Reading passage:

Personal information
- Born: March 24, 1963 (age 63) Viña del Mar, Chile

Chess career
- Country: Chile Croatia (1997–2001)
- Title: Grandmaster (1986)
- FIDE rating: 2495 (September 2026)
- Peak rating: 2613 (January 1999)
- Peak ranking: No. 45 (January 1994)

= Iván Morovic =

Chilean chess grandmaster (born 1963)

Iván Eduardo Morovic Fernández (born 24 March 1963) is a Chilean chess player with the title of International Grandmaster.

Born in Viña del Mar, he began to play chess at age 9. In 1979 he won the Pan American Junior Chess Championship. In 1980, Morovic took third place in the World Junior Chess Championship in Dortmund, behind Garry Kasparov and Nigel Short. The following year he won the Chilean Chess Championship. At 22 he became the first Chilean to be awarded by FIDE the title of International Grandmaster (GM). His best tournament participation was in 1993, when he won in Las Palmas, ahead of Viswanathan Anand, with whom he drew.

Morovic's best Elo rating is 2613, achieved in 1999.

He took part in thirteen Chess Olympiads, playing for Chile in 1978, 1980, 1982, 1984, 1986, 1988, 1990, 1996, 2002, 2004, 2010 and 2012, and representing Croatia in 2000.

Your tasks:
#1 Answer these questions about the Iván Morovic profile:
(a) At what age did Morovic begin to play chess?
(b) In which city was the 1980 World Junior Chess Championship held?
(c) Which country did Morovic represent at the 2000 Chess Olympiad?
#2 Write out the part of the Iván Morovic profile starting with "- FIDE rating: 2495" and going on through "achieved in 1999.".

Data for analysis:
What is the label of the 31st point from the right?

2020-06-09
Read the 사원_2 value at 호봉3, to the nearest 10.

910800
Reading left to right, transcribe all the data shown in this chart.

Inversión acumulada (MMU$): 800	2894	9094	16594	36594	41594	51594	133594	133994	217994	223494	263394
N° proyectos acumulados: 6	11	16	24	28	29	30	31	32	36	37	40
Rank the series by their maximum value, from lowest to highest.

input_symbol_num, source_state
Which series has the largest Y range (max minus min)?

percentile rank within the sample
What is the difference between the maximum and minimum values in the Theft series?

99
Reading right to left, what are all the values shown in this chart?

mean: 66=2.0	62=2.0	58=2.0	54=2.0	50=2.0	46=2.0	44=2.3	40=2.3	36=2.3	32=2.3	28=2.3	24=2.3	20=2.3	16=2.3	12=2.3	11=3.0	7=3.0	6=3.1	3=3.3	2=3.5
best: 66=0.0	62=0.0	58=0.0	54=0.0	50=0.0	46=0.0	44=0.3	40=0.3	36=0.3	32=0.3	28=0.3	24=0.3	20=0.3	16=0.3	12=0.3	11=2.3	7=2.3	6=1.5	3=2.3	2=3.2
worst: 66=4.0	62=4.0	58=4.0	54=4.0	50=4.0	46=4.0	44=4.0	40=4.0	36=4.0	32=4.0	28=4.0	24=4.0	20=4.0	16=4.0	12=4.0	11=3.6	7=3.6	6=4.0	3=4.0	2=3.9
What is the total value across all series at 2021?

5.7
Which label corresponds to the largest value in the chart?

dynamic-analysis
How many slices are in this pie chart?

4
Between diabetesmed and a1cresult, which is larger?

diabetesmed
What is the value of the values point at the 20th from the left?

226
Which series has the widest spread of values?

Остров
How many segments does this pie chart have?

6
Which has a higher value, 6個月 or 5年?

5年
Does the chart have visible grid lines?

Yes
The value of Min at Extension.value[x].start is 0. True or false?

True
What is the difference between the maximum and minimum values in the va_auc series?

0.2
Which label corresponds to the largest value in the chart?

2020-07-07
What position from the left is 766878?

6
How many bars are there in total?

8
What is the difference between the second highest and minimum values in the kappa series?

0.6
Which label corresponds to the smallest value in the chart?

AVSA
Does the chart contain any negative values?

Completed exercise:
#1
(a) At age 9.
(b) Dortmund.
(c) Croatia.

#2
- FIDE rating: 2495 (September 2026)
- Peak rating: 2613 (January 1999)
- Peak ranking: No. 45 (January 1994)

= Iván Morovic =

Chilean chess grandmaster (born 1963)

Iván Eduardo Morovic Fernández (born 24 March 1963) is a Chilean chess player with the title of International Grandmaster.

Born in Viña del Mar, he began to play chess at age 9. In 1979 he won the Pan American Junior Chess Championship. In 1980, Morovic took third place in the World Junior Chess Championship in Dortmund, behind Garry Kasparov and Nigel Short. The following year he won the Chilean Chess Championship. At 22 he became the first Chilean to be awarded by FIDE the title of International Grandmaster (GM). His best tournament participation was in 1993, when he won in Las Palmas, ahead of Viswanathan Anand, with whom he drew.

Morovic's best Elo rating is 2613, achieved in 1999.